Flavio Leitner Sept. 27, 2018, 5:40 p.m. UTC | #1
On Tue, Sep 25, 2018 at 07:00:40PM +0300, Ilya Maximets wrote:
> 'dpif-netdev/pmd-perf-show' command prints the frequency number
> calculated from the total number of cycles spent for iterations
> for the measured period. This number could be confusing, because
> users may think that it should be equal to CPU frequency, especially
> on non-x86 systems where TSC frequency likely does not match with
> CPU one.
> 
> Moreover, counted TSC cycles could differ from the HW TSC cycles
> in case of a large number of PMD reloads, because cycles spent
> outside of the main polling loop are not taken into account anywhere.
> In this case the frequency will not match even TSC frequency.
> 
> Let's clarify the meaning in order to avoid this misunderstanding.
> 'Cycles' replaced with 'Used TSC cycles', which describes how many TSC
> cycles consumed by the main polling loop. % of the total TSC cycles
> now printed instead of GHz frequency, because GHz is unclear for
> understanding, especially without knowing the exact TSC frequency.
> 
> Signed-off-by: Ilya Maximets <i.maximets@samsung.com>
> ---

LGTM
Acked-by: Flavio Leitner <fbl@sysclose.org>
Stokes, Ian Oct. 10, 2018, 3:43 p.m. UTC | #2
> On Tue, Sep 25, 2018 at 07:00:40PM +0300, Ilya Maximets wrote:
> > 'dpif-netdev/pmd-perf-show' command prints the frequency number
> > calculated from the total number of cycles spent for iterations for
> > the measured period. This number could be confusing, because users may
> > think that it should be equal to CPU frequency, especially on non-x86
> > systems where TSC frequency likely does not match with CPU one.
> >
> > Moreover, counted TSC cycles could differ from the HW TSC cycles in
> > case of a large number of PMD reloads, because cycles spent outside of
> > the main polling loop are not taken into account anywhere.

**Given information:**
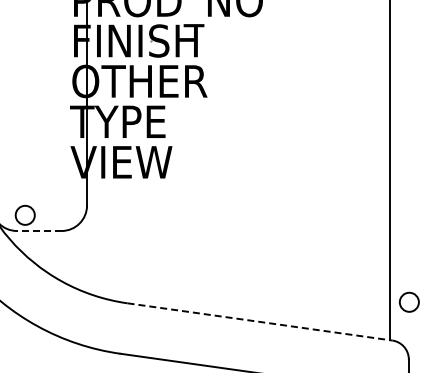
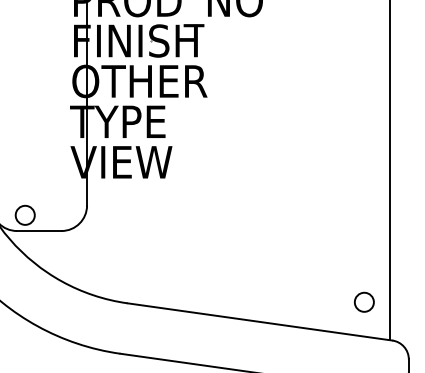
line at (38, 231): dashed -> solid
circle at (409, 301) position: (409, 301) -> (364, 301)
line at (259, 321): dashed -> solid
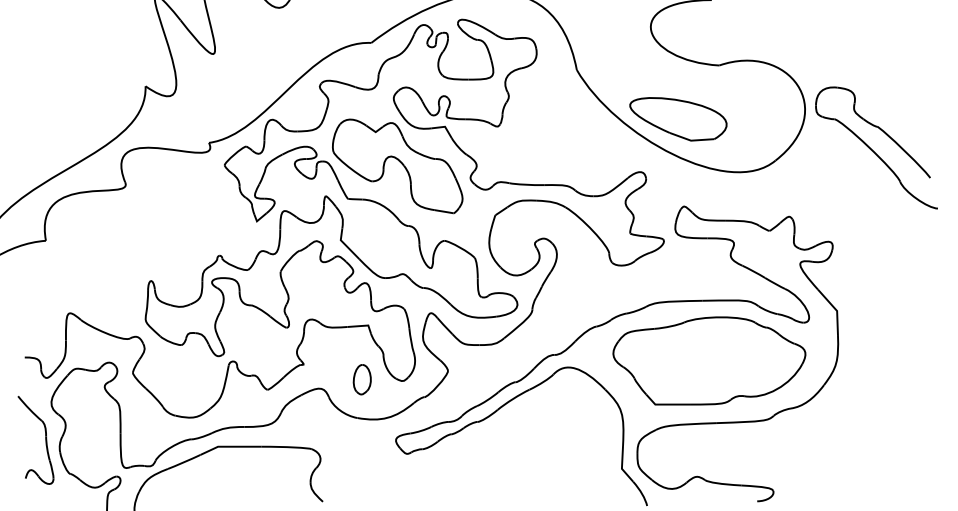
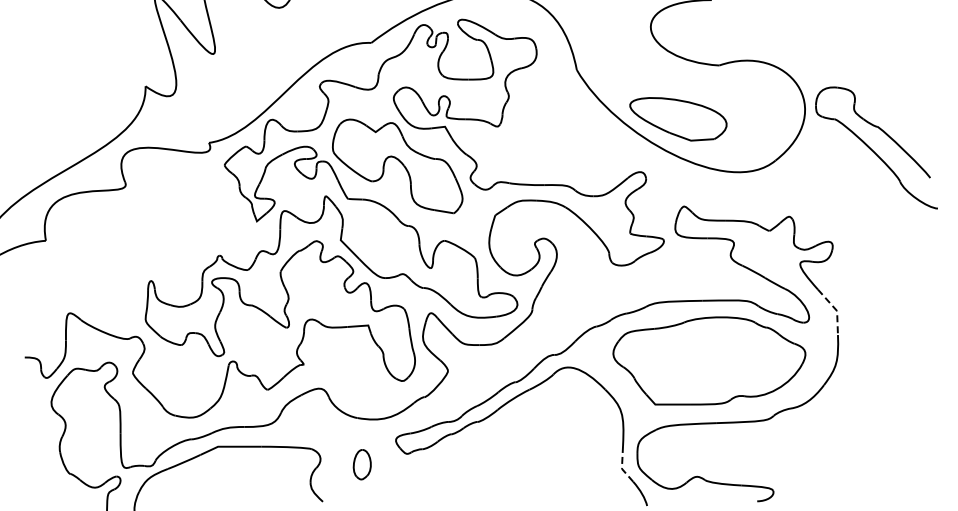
line at (836, 310): solid -> dashed
part at (361, 379) position: (361, 379) -> (361, 464)
part at (45, 440): present -> none
line at (622, 466): solid -> dashed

**Exercise instructions:** According to the patch discussion, what does the 'dpif-netdev/pmd-perf-show' command now print in place of the GHz frequency?

**Full answer:** It prints the percentage of the total TSC cycles.